The inspiration

The primary goal of the project is to extend an existing research framework for investigating syntactic acquisition to account for other phenomena central to syntactic theory, with the ultimate goal of creating a more complete theory of the cognitive architecture that gives rise to human knowledge of syntax. Previously, this framework was leveraged to successfully account for the acquisition of several syntactic islands, which involve the distribution of the gaps associated with long-distance wh-dependencies. The current project has pioneered an integrated framework of the language development process that harnesses multiple state-of-the-art techniques (corpus analysis, experimental meta-analysis, and cognitive computational modeling). We have used this framework to investigate current theories of both complex syntactic knowledge and how that knowledge develops in children.

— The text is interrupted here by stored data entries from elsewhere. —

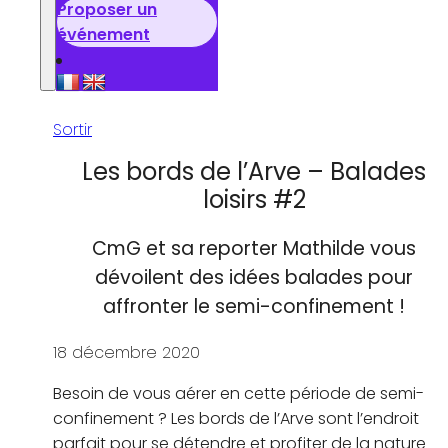
Proposer un
événement
Sortir
Les bords de l’Arve – Balades
loisirs #2
CmG et sa reporter Mathilde vous
dévoilent des idées balades pour
affronter le semi-confinement !
18 décembre 2020
Besoin de vous aérer en cette période de semi-
confinement ? Les bords de l’Arve sont l’endroit
parfait pour se détendre et profiter de la nature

One focus of the current project has been on the linking problem, which concerns how children map the conceptual representations often thought of as thematic roles to syntactic positions. We use the empirically-grounded, integrated quantitative framework we developed to implement different approaches to solving the linking problem. Using successful verb class learning as an evaluation metric, we embed each approach within a concrete model of the acquisition process and see which learning assumptions are able to match children’s verb learning behavior at different ages. This allows us to identify a specific developmental trajectory of learning assumptions necessary for successful syntactic acquisition, with implications both for theories of representation and theories of how those representations are acquired.

The results

There were several products of this project, including updated versions of the CHILDES Treebank, several publications relating to the integrated quantitative framework we use and/or the linking problem, and one workshop dedicated to the links between syntactic theory, acquisition, and processing theory.